Meanwhile, there are the nasty words “structural deficit” that remain a factor in regard to any major decisions that the commonwealth pursues for 2021-22 and years beyond.

A major source of disagreement in this year’s state budget exercise is gearing up to be education.

Gov. Tom Wolf and Democratic allies in the House and Senate want more than $1 billion in new aid to public schools, which translates into about a 20% increase.
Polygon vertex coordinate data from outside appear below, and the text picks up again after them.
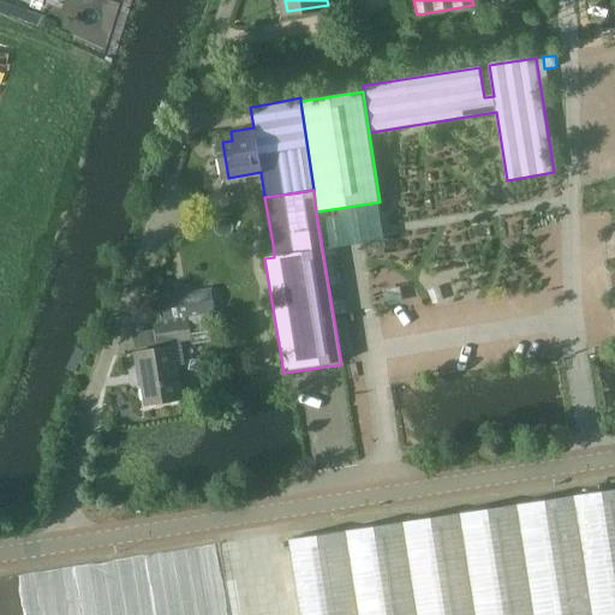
[(212,288),(157,297),(162,321),(159,322),(160,327),(189,321),(187,317),(212,312),(216,312),(212,288)]
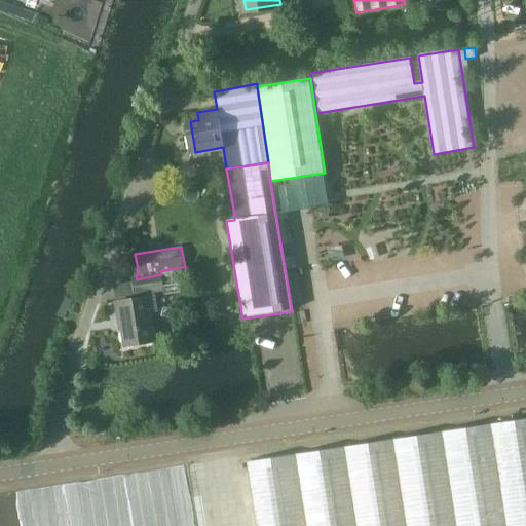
[(137,279),(134,279),(137,295),(164,291),(161,274),(137,279)]
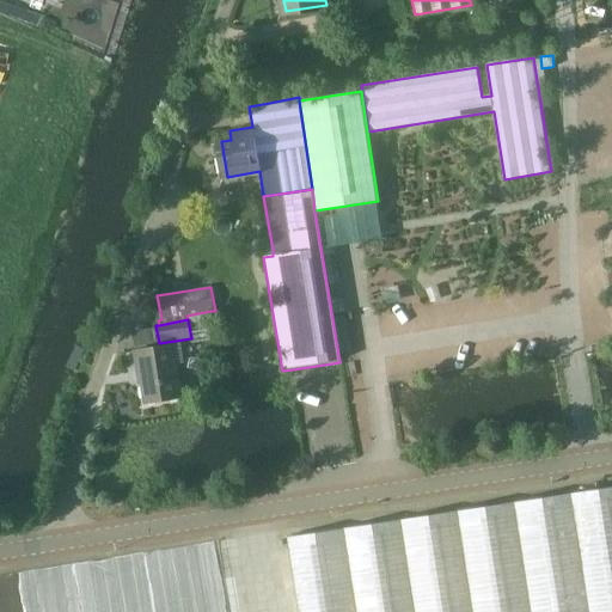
[(148,404),(182,397),(171,346),(135,353),(139,373),(141,373),(148,404)]
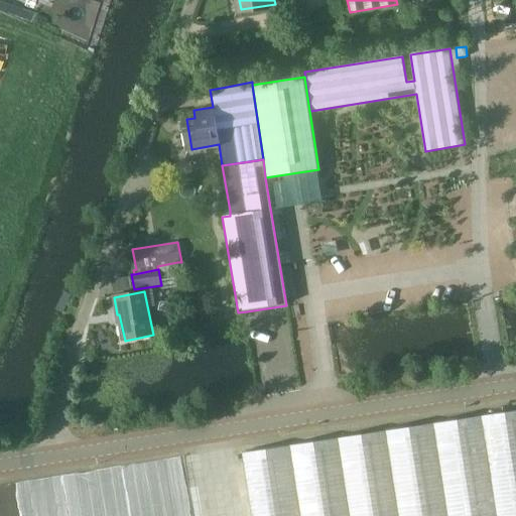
[(515,515),(515,412),(349,440),(243,454),(252,515),(515,515)]
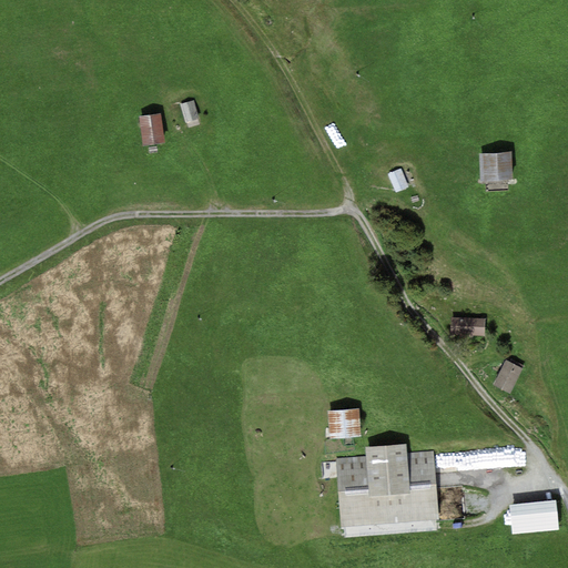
[(196,102),(183,105),(188,121),(200,118),(196,102)]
General Assembly Republicans, meanwhile, are advancing a plan focusing more on charter and private schools.

What needs to be emphasized in the schools’ debate is that whatever additional money is allocated to school systems must be geared toward actually enhancing students’ learning, rather than being used for items that are questionable in that regard.

The article said Wolf’s goal is to “ensure Pennsylvania begins using its six-year-old school funding formula in a meaningful way for the first time, without cutting funding to districts that have benefited disproportionately in the past from state aid.”

An aide to the governor said Wolf believes now is the time to move ahead in what he labeled as “this historic priority.”

However, Republican lawmakers are focusing on a plan to take away from local school boards at least some of the power to approve charter schools, at the same time ramping up taxpayer financing of private schools through tax credits and vouchers.

The two radically different proposals are paving the way for interesting debate over the next couple of weeks. What is shaking out is an opportunity for compromise in a way that both sides can get some of what they want.

But there will be plenty of room for other compromise as well. The important question is whether having so much extra money this year will help spawn more budget-making give-and-take than what state residents have witnessed for a long time.